To address the first problem, the researchers used machine learning. Through the Amazon Mechanical Turk crowdsourcing platform, they recruited workers who simply described what they’d eaten at recent meals, then labeled the pertinent words in the description as names of foods, quantities, brand names, or modifiers of the food names. In “bowl of oatmeal,” “bowl” is a quantity and “oatmeal” is a food, but in “oatmeal cookie,” oatmeal is a modifier.

Once they had roughly 10,000 labeled meal descriptions, the researchers used machine-learning algorithms to find patterns in the syntactic relationships between words that would identify their functional roles.

Semantic matching

To translate between users’ descriptions and the labels in the USDA database, the researchers used an open-source database called Freebase, which has entries on more than 8,000 common food items, many of which include synonyms. Where synonyms were lacking, they again recruited Mechanical Turk workers to supply them.
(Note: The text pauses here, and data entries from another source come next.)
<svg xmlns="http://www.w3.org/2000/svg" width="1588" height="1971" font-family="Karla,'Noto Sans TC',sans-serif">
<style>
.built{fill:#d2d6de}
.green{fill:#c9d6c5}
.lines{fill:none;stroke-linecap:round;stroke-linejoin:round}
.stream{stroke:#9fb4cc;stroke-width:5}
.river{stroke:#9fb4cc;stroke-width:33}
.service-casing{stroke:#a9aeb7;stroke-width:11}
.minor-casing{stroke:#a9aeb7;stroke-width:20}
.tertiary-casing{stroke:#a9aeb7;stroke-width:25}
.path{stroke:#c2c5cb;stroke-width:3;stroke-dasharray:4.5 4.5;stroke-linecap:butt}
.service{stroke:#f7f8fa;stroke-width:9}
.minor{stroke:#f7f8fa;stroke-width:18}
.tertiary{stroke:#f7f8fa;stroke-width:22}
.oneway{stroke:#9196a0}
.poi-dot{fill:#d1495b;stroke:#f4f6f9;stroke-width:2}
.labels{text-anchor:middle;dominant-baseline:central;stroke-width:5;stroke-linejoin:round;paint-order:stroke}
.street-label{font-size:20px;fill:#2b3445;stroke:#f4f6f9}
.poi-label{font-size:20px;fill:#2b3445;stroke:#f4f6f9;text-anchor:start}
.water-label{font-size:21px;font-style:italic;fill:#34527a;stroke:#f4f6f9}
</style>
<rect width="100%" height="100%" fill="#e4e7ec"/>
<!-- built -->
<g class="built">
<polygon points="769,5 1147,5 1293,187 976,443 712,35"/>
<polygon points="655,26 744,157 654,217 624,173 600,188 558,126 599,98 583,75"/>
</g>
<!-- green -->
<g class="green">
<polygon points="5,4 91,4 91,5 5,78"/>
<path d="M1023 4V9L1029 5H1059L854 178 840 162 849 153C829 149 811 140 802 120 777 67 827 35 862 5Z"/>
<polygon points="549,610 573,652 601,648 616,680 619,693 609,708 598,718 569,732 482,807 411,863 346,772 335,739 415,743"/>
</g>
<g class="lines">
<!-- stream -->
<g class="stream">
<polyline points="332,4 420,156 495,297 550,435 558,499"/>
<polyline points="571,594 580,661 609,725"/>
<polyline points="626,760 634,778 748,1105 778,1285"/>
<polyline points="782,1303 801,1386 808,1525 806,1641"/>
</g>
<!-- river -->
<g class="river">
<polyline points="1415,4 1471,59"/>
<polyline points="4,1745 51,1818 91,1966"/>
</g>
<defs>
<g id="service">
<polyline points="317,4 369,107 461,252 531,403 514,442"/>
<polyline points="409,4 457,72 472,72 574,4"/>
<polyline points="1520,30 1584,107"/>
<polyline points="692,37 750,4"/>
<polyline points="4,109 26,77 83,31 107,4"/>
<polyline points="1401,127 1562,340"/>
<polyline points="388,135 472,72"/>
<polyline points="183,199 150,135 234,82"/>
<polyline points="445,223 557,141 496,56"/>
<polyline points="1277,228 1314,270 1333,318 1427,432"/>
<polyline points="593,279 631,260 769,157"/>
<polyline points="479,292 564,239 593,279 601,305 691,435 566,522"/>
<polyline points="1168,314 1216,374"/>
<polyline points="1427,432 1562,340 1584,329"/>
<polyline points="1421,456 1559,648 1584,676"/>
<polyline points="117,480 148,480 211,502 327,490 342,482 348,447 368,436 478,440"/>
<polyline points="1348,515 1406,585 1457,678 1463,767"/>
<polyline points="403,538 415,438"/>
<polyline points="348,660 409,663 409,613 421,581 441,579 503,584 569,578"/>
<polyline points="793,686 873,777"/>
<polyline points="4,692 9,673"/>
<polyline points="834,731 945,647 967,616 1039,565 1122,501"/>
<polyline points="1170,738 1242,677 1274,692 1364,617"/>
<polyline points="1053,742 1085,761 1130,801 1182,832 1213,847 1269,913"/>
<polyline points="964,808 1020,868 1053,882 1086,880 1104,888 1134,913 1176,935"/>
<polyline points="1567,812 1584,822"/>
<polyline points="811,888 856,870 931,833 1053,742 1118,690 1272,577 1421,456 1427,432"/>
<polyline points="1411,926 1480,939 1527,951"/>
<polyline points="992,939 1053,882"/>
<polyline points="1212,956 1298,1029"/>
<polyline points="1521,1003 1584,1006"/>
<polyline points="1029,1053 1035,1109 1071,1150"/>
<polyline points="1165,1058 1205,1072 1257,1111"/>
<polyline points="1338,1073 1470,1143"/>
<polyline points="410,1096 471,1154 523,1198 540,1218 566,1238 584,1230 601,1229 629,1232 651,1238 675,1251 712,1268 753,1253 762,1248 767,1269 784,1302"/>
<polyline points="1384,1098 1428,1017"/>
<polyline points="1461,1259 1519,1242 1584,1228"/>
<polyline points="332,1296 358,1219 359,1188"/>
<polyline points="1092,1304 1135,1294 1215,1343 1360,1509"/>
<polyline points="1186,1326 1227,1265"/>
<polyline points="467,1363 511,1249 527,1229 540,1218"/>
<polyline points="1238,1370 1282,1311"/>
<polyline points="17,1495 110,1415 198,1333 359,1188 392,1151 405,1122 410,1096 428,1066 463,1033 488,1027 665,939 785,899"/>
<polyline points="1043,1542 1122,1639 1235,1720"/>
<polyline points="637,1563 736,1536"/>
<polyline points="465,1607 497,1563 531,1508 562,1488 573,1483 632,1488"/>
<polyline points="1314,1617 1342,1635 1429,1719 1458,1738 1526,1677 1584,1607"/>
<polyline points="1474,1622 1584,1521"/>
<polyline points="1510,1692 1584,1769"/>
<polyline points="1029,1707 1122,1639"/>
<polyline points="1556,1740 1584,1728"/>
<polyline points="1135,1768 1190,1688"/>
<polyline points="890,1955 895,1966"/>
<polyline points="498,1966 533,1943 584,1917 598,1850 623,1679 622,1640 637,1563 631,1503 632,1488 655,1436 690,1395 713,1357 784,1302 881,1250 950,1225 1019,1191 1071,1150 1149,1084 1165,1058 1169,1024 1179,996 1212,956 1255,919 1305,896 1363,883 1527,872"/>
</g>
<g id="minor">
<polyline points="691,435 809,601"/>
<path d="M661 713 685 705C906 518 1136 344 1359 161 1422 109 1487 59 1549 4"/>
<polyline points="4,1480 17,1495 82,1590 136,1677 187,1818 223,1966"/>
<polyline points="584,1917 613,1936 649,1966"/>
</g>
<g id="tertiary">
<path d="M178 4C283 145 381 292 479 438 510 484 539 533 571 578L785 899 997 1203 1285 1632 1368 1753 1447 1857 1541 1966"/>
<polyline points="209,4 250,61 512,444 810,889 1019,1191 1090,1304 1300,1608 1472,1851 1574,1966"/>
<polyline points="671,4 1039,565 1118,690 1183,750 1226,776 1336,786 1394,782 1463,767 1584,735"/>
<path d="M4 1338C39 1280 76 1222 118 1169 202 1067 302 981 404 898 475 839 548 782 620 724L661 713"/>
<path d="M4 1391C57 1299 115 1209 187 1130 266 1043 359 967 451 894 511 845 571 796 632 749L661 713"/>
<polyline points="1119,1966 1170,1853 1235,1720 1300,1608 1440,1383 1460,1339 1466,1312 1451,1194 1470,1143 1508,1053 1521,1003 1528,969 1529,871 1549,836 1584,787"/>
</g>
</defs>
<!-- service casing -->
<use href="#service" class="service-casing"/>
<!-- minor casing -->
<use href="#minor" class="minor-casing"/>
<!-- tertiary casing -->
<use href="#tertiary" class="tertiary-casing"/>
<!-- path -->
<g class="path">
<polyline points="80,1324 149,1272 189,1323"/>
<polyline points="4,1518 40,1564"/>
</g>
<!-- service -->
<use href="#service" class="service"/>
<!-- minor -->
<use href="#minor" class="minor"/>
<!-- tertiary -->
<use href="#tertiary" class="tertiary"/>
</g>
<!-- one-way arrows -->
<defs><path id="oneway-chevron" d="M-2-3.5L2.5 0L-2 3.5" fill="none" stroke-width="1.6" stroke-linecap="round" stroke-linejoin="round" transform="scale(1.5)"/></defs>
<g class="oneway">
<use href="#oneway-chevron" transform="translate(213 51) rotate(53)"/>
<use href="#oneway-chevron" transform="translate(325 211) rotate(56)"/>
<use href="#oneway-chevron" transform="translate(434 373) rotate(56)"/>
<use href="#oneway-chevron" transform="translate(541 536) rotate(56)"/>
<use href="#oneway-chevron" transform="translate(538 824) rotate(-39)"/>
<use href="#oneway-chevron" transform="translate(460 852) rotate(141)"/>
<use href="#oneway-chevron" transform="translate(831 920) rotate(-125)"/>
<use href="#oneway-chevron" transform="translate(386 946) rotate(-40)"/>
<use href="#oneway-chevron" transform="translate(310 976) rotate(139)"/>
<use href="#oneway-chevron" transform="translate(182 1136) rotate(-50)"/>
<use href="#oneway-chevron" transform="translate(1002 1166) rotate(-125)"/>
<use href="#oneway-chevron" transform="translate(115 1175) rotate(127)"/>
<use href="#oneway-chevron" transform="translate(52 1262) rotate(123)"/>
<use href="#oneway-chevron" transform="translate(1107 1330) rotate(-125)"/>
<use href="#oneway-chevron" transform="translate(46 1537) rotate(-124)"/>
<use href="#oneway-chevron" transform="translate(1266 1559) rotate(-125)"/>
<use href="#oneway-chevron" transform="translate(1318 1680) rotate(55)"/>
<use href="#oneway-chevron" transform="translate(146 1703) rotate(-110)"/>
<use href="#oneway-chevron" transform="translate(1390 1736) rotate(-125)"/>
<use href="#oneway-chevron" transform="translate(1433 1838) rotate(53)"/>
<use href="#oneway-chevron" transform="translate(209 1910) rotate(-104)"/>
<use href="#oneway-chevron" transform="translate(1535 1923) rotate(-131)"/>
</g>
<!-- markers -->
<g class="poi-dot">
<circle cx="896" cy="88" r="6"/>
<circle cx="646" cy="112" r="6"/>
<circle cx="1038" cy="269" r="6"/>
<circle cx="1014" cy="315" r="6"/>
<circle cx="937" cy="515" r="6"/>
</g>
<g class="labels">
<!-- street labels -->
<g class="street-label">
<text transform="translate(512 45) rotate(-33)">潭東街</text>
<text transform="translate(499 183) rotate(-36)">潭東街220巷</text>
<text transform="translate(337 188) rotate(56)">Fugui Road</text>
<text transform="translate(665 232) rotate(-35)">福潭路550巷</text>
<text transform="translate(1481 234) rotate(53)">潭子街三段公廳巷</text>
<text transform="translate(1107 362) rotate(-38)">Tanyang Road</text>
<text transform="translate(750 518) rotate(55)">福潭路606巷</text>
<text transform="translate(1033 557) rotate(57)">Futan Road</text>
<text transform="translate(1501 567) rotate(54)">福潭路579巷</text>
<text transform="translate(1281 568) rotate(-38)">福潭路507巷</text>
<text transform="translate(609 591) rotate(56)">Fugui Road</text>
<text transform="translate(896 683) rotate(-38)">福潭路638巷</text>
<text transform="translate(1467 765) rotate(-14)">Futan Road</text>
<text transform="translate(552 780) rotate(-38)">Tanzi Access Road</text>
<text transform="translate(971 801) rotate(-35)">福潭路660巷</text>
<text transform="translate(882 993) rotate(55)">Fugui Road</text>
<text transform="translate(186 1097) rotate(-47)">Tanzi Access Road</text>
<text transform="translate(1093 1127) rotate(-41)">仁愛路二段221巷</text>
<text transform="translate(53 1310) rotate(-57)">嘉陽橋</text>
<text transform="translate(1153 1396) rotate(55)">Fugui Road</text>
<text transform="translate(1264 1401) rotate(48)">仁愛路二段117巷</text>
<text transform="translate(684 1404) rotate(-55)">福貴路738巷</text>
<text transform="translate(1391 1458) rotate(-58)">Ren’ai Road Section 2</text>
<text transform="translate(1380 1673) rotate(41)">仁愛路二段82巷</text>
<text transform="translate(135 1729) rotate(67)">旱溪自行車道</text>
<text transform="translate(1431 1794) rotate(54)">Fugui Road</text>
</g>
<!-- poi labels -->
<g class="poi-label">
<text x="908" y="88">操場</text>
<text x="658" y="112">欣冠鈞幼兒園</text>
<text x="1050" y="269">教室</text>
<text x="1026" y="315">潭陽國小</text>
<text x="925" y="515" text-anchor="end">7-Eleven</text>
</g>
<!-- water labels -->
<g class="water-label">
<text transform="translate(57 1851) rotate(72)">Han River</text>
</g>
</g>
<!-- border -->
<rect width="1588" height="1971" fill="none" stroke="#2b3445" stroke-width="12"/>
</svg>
The version of the system presented at the conference is intended chiefly to demonstrate the viability of its approach to natural-language processing; it reports calorie counts but doesn’t yet total them automatically. A version that does is in the works, however, and when it’s complete, the Tufts researchers plan to conduct a user study to determine whether it indeed makes nutrition logging easier.

“I think logging is enormously helpful for many people,” says Susan Roberts, director of the Energy Metabolism Lab at Tufts’ USDA-sponsored Jean Mayer Human Nutrition Research Center on Aging. “It makes people more self-aware about the junk they are eating and how little they actually enjoy it, and the shock of huge portions, et cetera. But currently, it is really tedious to log your food. There are any number of programs like MyFitnessPal where you can manually enter it by hand, but even with shortcuts it is tedious and not as user friendly as it needs to be for millions of people to use it really regularly.”

“A spoken-language system that you can use with your phone would allow people to log food wherever they are eating it, with less work,” she adds. “As I see it, we need to come up with something that really isn’t much work, so it isn’t an extra burden in life.”